Os bispos em Aparecida, ainda manifestam desejo de que, “devido às dimensões das nossas paróquias, recorra-se à setorização em unidades territoriais menores, com equipes próprias de animação e coordenação que permitam maior proximidade com as pessoas e grupos que vivem na região” (n. 371).
Fica evidente que este apelo de conversão não se dirige apenas para o clero e religiosos. Os leigos, as famílias, os jovens, os adultos e idosos, todos alistam- -se necessariamente neste empenho. Pois está em causa a construção do Reino de Deus naquela região, no mundo.
CONCLUSÃO – Nada melhor do que terminarmos nossa reflexão referindo-nos à Exortação Apostólica do Papa Francisco intitulada Gaudete et Exsultate e publicada no dia 19 de março de 2018, dia de São José. Traz como subtítulo: “Sobre o chamado a santidade no mundo atual”. Sem dúvida, o grande objetivo é animar os cristãos/católicos no caminho da santidade. E mesmo não cristãos e pessoas de boa vontade não estão excluídos da tarefa de melhorar a sua vida e o mundo.
Já a partir do título Alegrai- -vos e Exultai percebe-se como Francisco deseja ver a alegria estampada no rosto dos seguidores de Jesus, em todos filhos e filhas de Deus. Neste período quaresmal, invocamos a graça da nossa sincera conversão, levando em conta as indicações acima enumeradas e brevemente explicadas. Pois é ela que nos traz a verdadeira alegria. E uma alegria partilhada com toda a sociedade e a criação. No entanto, como dizia Pe. Paulo Bratti, professor de teologia do Instituto de Teologia de Santa Catarina – ITESC, atualmente Faculdade Católica de Santa Catarina – FACASC: “Um santo triste é um triste santo”.
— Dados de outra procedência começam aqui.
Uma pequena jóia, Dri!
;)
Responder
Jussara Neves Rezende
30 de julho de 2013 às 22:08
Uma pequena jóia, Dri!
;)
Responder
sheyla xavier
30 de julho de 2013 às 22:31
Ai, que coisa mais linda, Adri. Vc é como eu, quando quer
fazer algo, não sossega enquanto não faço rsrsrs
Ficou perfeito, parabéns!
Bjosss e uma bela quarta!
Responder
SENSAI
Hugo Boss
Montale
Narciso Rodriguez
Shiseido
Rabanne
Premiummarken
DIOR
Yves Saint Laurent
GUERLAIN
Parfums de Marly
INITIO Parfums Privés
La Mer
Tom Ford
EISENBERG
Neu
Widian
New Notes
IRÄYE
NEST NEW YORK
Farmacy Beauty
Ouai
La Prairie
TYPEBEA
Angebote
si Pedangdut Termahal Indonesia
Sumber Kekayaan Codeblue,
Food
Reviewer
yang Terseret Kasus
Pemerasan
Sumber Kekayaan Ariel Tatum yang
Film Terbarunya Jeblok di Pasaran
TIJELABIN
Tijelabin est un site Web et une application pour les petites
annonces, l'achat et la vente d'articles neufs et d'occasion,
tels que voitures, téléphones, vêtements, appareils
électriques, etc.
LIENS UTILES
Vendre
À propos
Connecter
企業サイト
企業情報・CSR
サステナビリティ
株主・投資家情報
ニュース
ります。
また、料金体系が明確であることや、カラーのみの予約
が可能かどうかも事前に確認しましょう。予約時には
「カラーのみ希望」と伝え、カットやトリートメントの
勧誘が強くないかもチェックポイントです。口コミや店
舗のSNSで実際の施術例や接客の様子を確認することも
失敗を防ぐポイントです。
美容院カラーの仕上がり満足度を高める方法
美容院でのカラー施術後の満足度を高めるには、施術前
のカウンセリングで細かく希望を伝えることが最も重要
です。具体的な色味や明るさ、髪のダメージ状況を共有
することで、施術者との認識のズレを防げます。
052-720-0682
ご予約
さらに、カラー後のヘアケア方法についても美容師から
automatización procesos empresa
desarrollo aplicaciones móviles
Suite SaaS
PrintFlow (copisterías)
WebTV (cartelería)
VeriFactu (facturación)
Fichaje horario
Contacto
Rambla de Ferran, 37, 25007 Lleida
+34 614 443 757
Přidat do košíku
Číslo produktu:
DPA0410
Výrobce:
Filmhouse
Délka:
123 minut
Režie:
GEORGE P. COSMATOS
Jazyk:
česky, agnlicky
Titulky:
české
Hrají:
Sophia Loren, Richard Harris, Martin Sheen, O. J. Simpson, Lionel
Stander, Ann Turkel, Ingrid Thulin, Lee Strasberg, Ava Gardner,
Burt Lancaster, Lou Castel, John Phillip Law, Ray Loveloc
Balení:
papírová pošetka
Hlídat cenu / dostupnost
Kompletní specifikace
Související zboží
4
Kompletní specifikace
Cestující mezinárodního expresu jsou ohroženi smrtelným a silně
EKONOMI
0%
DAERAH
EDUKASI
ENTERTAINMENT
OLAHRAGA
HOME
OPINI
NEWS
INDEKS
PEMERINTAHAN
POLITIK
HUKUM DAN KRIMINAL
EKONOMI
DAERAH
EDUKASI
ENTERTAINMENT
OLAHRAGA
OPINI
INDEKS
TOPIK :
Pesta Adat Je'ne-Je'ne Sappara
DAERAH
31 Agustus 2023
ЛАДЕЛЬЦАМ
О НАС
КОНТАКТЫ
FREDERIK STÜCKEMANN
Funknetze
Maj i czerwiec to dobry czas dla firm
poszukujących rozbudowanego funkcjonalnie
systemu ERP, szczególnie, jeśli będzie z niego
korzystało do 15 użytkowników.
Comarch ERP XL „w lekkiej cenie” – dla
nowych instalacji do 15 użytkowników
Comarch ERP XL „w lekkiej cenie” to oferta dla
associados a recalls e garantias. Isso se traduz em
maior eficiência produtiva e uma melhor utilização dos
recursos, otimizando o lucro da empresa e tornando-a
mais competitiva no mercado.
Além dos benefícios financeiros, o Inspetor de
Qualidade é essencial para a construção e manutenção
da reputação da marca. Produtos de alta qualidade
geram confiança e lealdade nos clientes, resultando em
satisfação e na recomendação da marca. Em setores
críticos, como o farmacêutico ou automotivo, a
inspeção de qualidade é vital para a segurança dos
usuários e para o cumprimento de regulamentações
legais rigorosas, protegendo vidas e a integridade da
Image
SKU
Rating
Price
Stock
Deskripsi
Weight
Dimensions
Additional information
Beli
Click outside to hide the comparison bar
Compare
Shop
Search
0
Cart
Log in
Dessa forma, mesmo em caminhada penitencial, podemos e devemos ser alegres. Não da alegria superficial que nos vem dos sentidos, do prazer, da riqueza, da fama. Através das práticas piedosas, próprias da Quaresma, aprofundemos nossa alegria. Assim, provamos de fato, a veracidade da Palavra do Senhor: “Haverá mais alegria por um só pecador que se converte do que por noventa e nove justos que não precisam de conversão” (Lc 15,7). Alegria esta que transborda para a toda a criação.